Information given ->

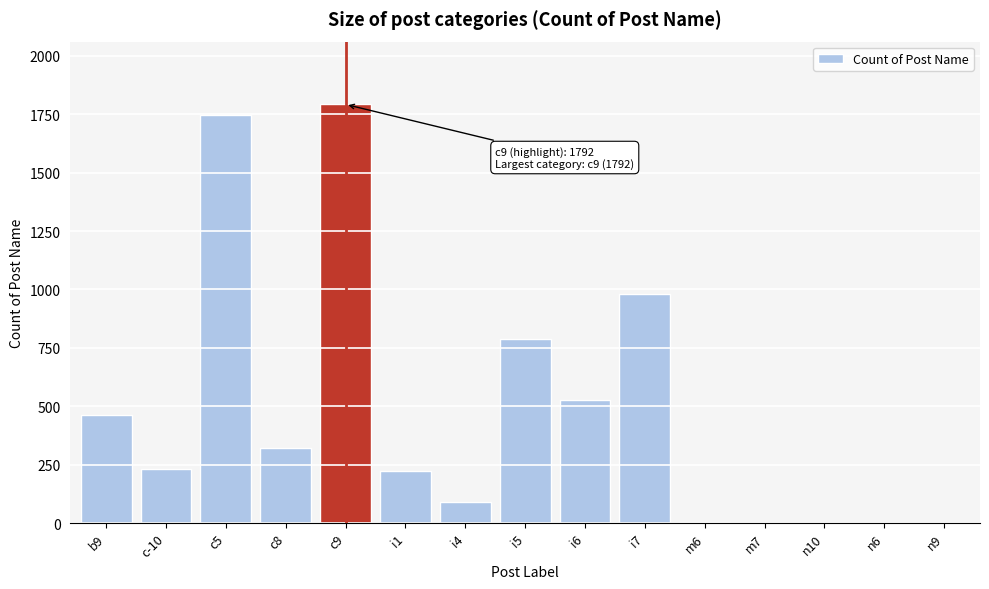

Approximately how many times larger is the value at i7 compared to c8?

3.1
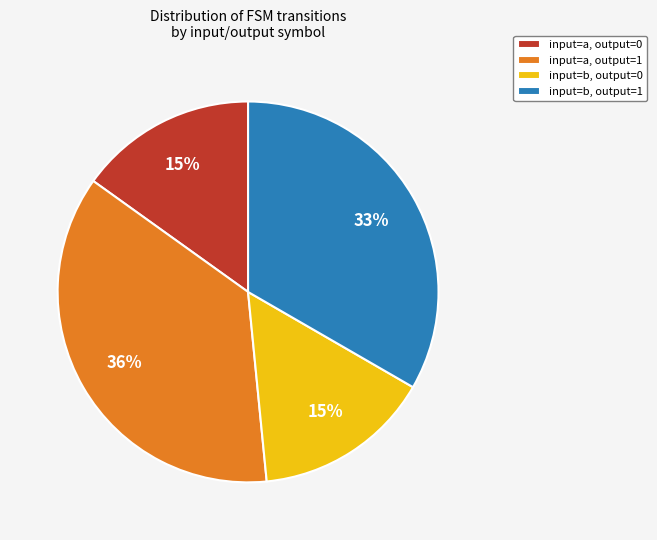

Approximately how many times larger is the value at input=a, output=1 compared to input=b, output=1?

1.1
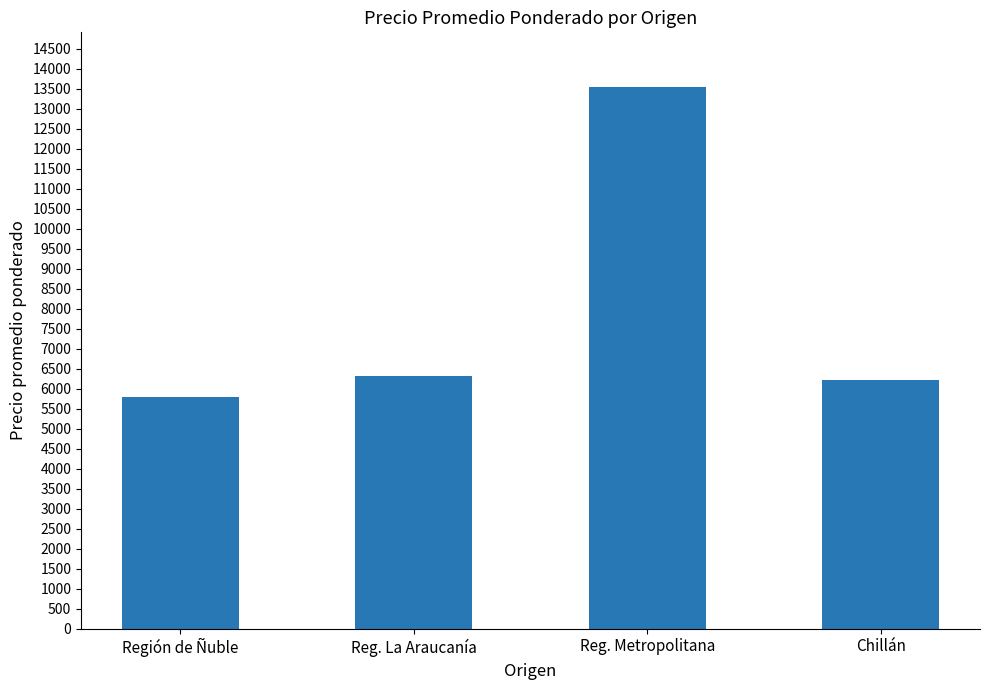

What is the minimum value shown in the chart?

5783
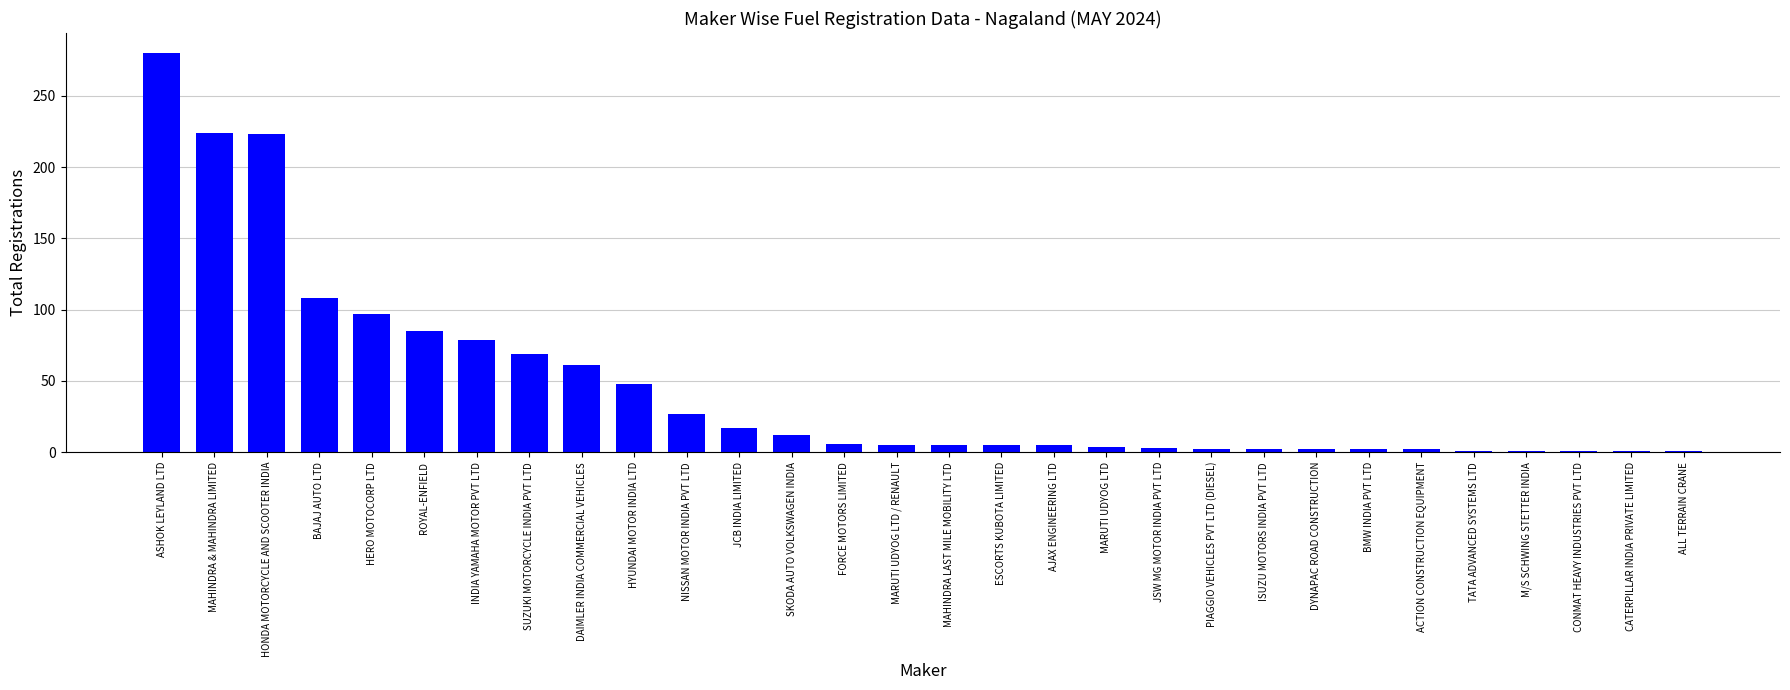

Are the bars grouped side by side (vs. stacked)?

No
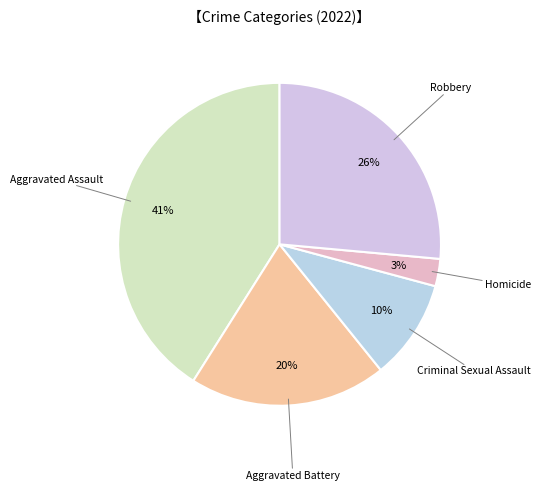

Which category has the smallest portion of the pie?

Homicide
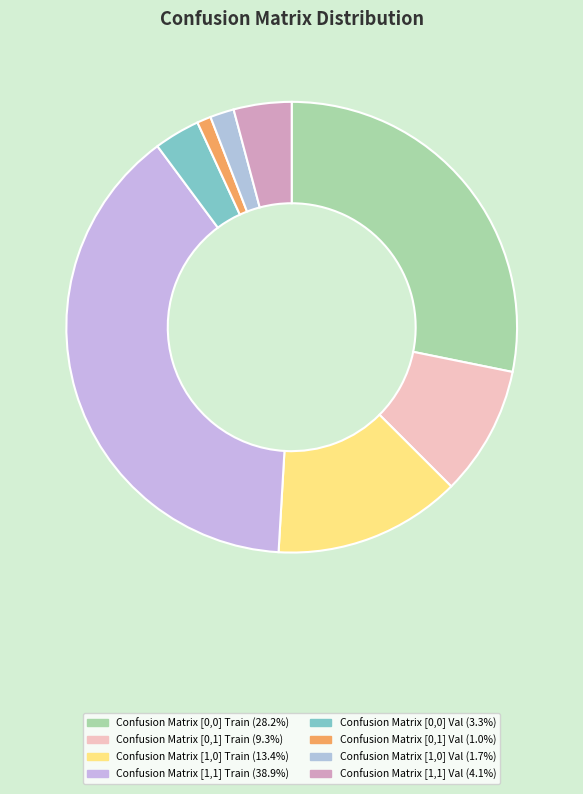

Does Confusion Matrix [1,0] Train represent more than half of the total?

No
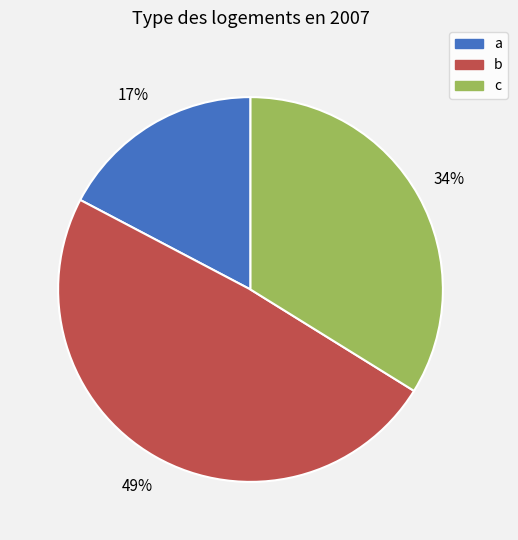

Do a and c together represent more than half of the pie?

Yes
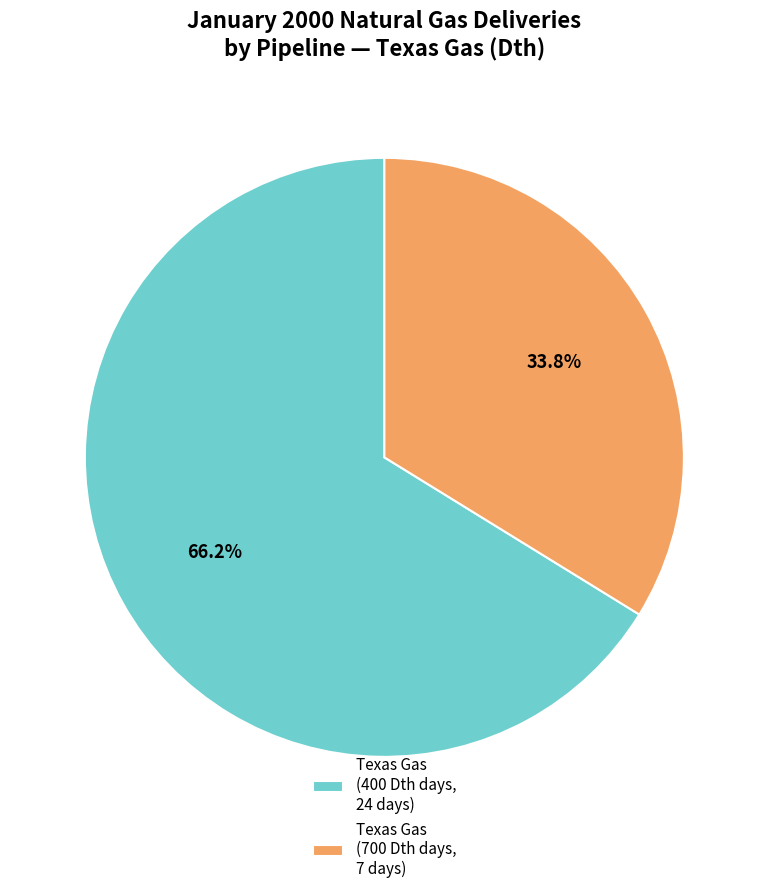

Is there any slice that represents more than half of the pie?

Yes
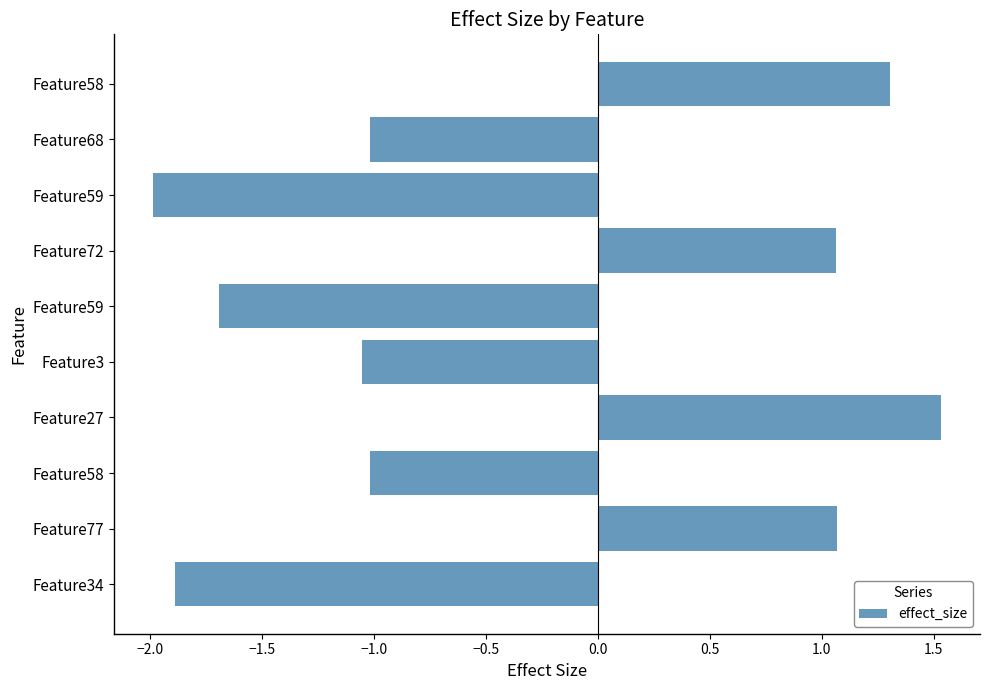

How many bars are there in total?

10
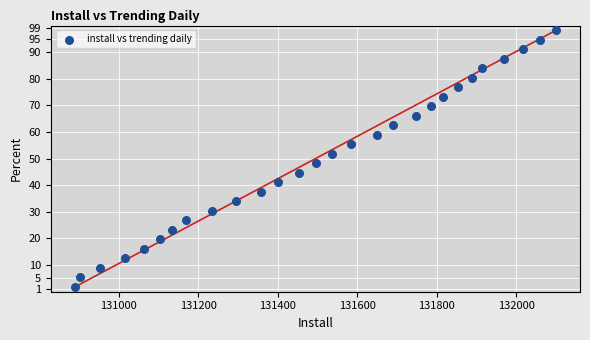

What is the range of Y values (max minus min)?

96.4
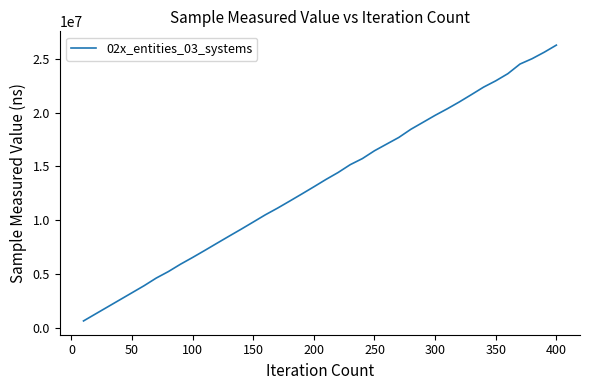

What is the difference between the maximum and minimum values?

25606000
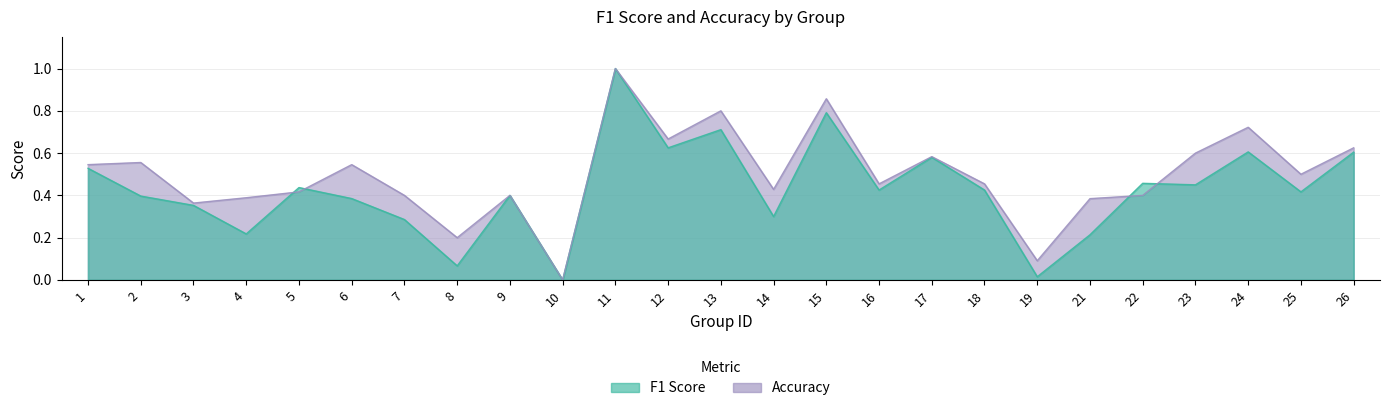

At 18, list the series in order from smallest to largest.

f1, accuracy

Aim of the task ->
Recast all of the entries above as a numbered list with one line per item, leaving out blank lines and every picture line.

Expected output ->
1. Approximately how many times larger is the value at i7 compared to c8?
2. 3.1
3. Approximately how many times larger is the value at input=a, output=1 compared to input=b, output=1?
4. 1.1
5. What is the minimum value shown in the chart?
6. 5783
7. Are the bars grouped side by side (vs. stacked)?
8. No
9. Which category has the smallest portion of the pie?
10. Homicide
11. Does Confusion Matrix [1,0] Train represent more than half of the total?
12. No
13. Do a and c together represent more than half of the pie?
14. Yes
15. Is there any slice that represents more than half of the pie?
16. Yes
17. How many bars are there in total?
18. 10
19. What is the range of Y values (max minus min)?
20. 96.4
21. What is the difference between the maximum and minimum values?
22. 25606000
23. At 18, list the series in order from smallest to largest.
24. f1, accuracy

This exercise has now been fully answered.